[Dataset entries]
* * * *

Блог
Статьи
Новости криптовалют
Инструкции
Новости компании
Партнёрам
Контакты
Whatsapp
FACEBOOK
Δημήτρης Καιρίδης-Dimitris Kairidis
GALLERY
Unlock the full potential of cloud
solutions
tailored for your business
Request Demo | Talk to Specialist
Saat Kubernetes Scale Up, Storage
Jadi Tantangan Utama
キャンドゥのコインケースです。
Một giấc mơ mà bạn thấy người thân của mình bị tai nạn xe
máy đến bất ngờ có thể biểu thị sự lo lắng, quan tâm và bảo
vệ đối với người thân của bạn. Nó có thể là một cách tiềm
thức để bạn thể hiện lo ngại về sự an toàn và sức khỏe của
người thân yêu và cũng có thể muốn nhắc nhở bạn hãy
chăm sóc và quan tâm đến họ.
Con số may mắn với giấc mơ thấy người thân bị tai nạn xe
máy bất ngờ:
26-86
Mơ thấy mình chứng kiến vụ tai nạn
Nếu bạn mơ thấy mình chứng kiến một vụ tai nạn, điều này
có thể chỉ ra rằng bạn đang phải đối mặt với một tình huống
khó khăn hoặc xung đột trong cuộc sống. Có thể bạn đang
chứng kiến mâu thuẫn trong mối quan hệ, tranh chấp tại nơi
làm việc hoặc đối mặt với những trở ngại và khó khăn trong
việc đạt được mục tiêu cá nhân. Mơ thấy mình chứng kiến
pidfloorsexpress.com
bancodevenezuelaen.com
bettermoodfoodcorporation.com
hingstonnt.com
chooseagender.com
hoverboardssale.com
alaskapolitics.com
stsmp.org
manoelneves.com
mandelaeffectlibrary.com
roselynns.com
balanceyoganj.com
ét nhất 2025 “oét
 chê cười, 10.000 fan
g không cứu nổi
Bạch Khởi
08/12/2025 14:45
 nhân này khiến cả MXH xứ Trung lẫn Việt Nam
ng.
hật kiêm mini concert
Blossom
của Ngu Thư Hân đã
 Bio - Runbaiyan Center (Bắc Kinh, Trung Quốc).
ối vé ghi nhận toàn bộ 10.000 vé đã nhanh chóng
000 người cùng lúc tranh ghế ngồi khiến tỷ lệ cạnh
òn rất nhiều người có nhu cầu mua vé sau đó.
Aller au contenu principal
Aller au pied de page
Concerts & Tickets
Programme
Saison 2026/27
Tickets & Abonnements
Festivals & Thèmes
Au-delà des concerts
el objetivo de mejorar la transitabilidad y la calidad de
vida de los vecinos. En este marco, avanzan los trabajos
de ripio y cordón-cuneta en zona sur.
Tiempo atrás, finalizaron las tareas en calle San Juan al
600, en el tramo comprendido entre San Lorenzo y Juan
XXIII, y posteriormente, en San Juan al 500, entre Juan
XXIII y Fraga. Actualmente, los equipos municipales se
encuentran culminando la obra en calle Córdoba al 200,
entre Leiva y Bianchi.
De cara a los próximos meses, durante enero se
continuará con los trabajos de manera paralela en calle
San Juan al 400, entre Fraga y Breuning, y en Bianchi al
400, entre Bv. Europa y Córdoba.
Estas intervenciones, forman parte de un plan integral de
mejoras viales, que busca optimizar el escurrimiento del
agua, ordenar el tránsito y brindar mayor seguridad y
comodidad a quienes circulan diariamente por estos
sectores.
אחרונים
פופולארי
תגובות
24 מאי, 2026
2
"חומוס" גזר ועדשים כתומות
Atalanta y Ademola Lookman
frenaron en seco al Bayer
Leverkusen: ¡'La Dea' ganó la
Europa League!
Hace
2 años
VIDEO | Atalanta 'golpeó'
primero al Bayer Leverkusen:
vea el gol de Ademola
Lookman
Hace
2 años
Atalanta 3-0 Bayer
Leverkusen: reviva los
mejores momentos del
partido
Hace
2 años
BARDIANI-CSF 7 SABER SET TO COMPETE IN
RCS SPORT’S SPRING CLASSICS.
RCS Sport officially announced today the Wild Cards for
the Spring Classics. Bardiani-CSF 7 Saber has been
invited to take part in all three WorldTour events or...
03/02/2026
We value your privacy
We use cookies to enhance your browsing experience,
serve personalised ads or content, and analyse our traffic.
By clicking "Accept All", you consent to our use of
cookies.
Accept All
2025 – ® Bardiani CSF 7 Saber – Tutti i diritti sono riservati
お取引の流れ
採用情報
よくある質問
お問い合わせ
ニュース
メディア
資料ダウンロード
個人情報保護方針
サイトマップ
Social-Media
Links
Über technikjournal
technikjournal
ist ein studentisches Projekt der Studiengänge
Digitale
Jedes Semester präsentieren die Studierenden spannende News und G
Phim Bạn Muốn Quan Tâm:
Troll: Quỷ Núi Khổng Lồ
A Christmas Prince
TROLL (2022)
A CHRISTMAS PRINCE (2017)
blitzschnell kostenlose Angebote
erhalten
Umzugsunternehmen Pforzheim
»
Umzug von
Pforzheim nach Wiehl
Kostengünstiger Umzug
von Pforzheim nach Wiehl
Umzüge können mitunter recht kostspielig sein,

* * * *

> _ASSIGNMENT_:
The response should consist of all the entries, set down exactly.

> _TASK RESULT_:
Блог
Статьи
Новости криптовалют
Инструкции
Новости компании
Партнёрам
Контакты
Whatsapp
FACEBOOK
Δημήτρης Καιρίδης-Dimitris Kairidis
GALLERY
Unlock the full potential of cloud
solutions
tailored for your business
Request Demo | Talk to Specialist
Saat Kubernetes Scale Up, Storage
Jadi Tantangan Utama
キャンドゥのコインケースです。
Một giấc mơ mà bạn thấy người thân của mình bị tai nạn xe
máy đến bất ngờ có thể biểu thị sự lo lắng, quan tâm và bảo
vệ đối với người thân của bạn. Nó có thể là một cách tiềm
thức để bạn thể hiện lo ngại về sự an toàn và sức khỏe của
người thân yêu và cũng có thể muốn nhắc nhở bạn hãy
chăm sóc và quan tâm đến họ.
Con số may mắn với giấc mơ thấy người thân bị tai nạn xe
máy bất ngờ:
26-86
Mơ thấy mình chứng kiến vụ tai nạn
Nếu bạn mơ thấy mình chứng kiến một vụ tai nạn, điều này
có thể chỉ ra rằng bạn đang phải đối mặt với một tình huống
khó khăn hoặc xung đột trong cuộc sống. Có thể bạn đang
chứng kiến mâu thuẫn trong mối quan hệ, tranh chấp tại nơi
làm việc hoặc đối mặt với những trở ngại và khó khăn trong
việc đạt được mục tiêu cá nhân. Mơ thấy mình chứng kiến
pidfloorsexpress.com
bancodevenezuelaen.com
bettermoodfoodcorporation.com
hingstonnt.com
chooseagender.com
hoverboardssale.com
alaskapolitics.com
stsmp.org
manoelneves.com
mandelaeffectlibrary.com
roselynns.com
balanceyoganj.com
ét nhất 2025 “oét
 chê cười, 10.000 fan
g không cứu nổi
Bạch Khởi
08/12/2025 14:45
 nhân này khiến cả MXH xứ Trung lẫn Việt Nam
ng.
hật kiêm mini concert
Blossom
của Ngu Thư Hân đã
 Bio - Runbaiyan Center (Bắc Kinh, Trung Quốc).
ối vé ghi nhận toàn bộ 10.000 vé đã nhanh chóng
000 người cùng lúc tranh ghế ngồi khiến tỷ lệ cạnh
òn rất nhiều người có nhu cầu mua vé sau đó.
Aller au contenu principal
Aller au pied de page
Concerts & Tickets
Programme
Saison 2026/27
Tickets & Abonnements
Festivals & Thèmes
Au-delà des concerts
el objetivo de mejorar la transitabilidad y la calidad de
vida de los vecinos. En este marco, avanzan los trabajos
de ripio y cordón-cuneta en zona sur.
Tiempo atrás, finalizaron las tareas en calle San Juan al
600, en el tramo comprendido entre San Lorenzo y Juan
XXIII, y posteriormente, en San Juan al 500, entre Juan
XXIII y Fraga. Actualmente, los equipos municipales se
encuentran culminando la obra en calle Córdoba al 200,
entre Leiva y Bianchi.
De cara a los próximos meses, durante enero se
continuará con los trabajos de manera paralela en calle
San Juan al 400, entre Fraga y Breuning, y en Bianchi al
400, entre Bv. Europa y Córdoba.
Estas intervenciones, forman parte de un plan integral de
mejoras viales, que busca optimizar el escurrimiento del
agua, ordenar el tránsito y brindar mayor seguridad y
comodidad a quienes circulan diariamente por estos
sectores.
אחרונים
פופולארי
תגובות
24 מאי, 2026
2
"חומוס" גזר ועדשים כתומות
Atalanta y Ademola Lookman
frenaron en seco al Bayer
Leverkusen: ¡'La Dea' ganó la
Europa League!
Hace
2 años
VIDEO | Atalanta 'golpeó'
primero al Bayer Leverkusen:
vea el gol de Ademola
Lookman
Hace
2 años
Atalanta 3-0 Bayer
Leverkusen: reviva los
mejores momentos del
partido
Hace
2 años
BARDIANI-CSF 7 SABER SET TO COMPETE IN
RCS SPORT’S SPRING CLASSICS.
RCS Sport officially announced today the Wild Cards for
the Spring Classics. Bardiani-CSF 7 Saber has been
invited to take part in all three WorldTour events or...
03/02/2026
We value your privacy
We use cookies to enhance your browsing experience,
serve personalised ads or content, and analyse our traffic.
By clicking "Accept All", you consent to our use of
cookies.
Accept All
2025 – ® Bardiani CSF 7 Saber – Tutti i diritti sono riservati
お取引の流れ
採用情報
よくある質問
お問い合わせ
ニュース
メディア
資料ダウンロード
個人情報保護方針
サイトマップ
Social-Media
Links
Über technikjournal
technikjournal
ist ein studentisches Projekt der Studiengänge
Digitale
Jedes Semester präsentieren die Studierenden spannende News und G
Phim Bạn Muốn Quan Tâm:
Troll: Quỷ Núi Khổng Lồ
A Christmas Prince
TROLL (2022)
A CHRISTMAS PRINCE (2017)
blitzschnell kostenlose Angebote
erhalten
Umzugsunternehmen Pforzheim
»
Umzug von
Pforzheim nach Wiehl
Kostengünstiger Umzug
von Pforzheim nach Wiehl
Umzüge können mitunter recht kostspielig sein,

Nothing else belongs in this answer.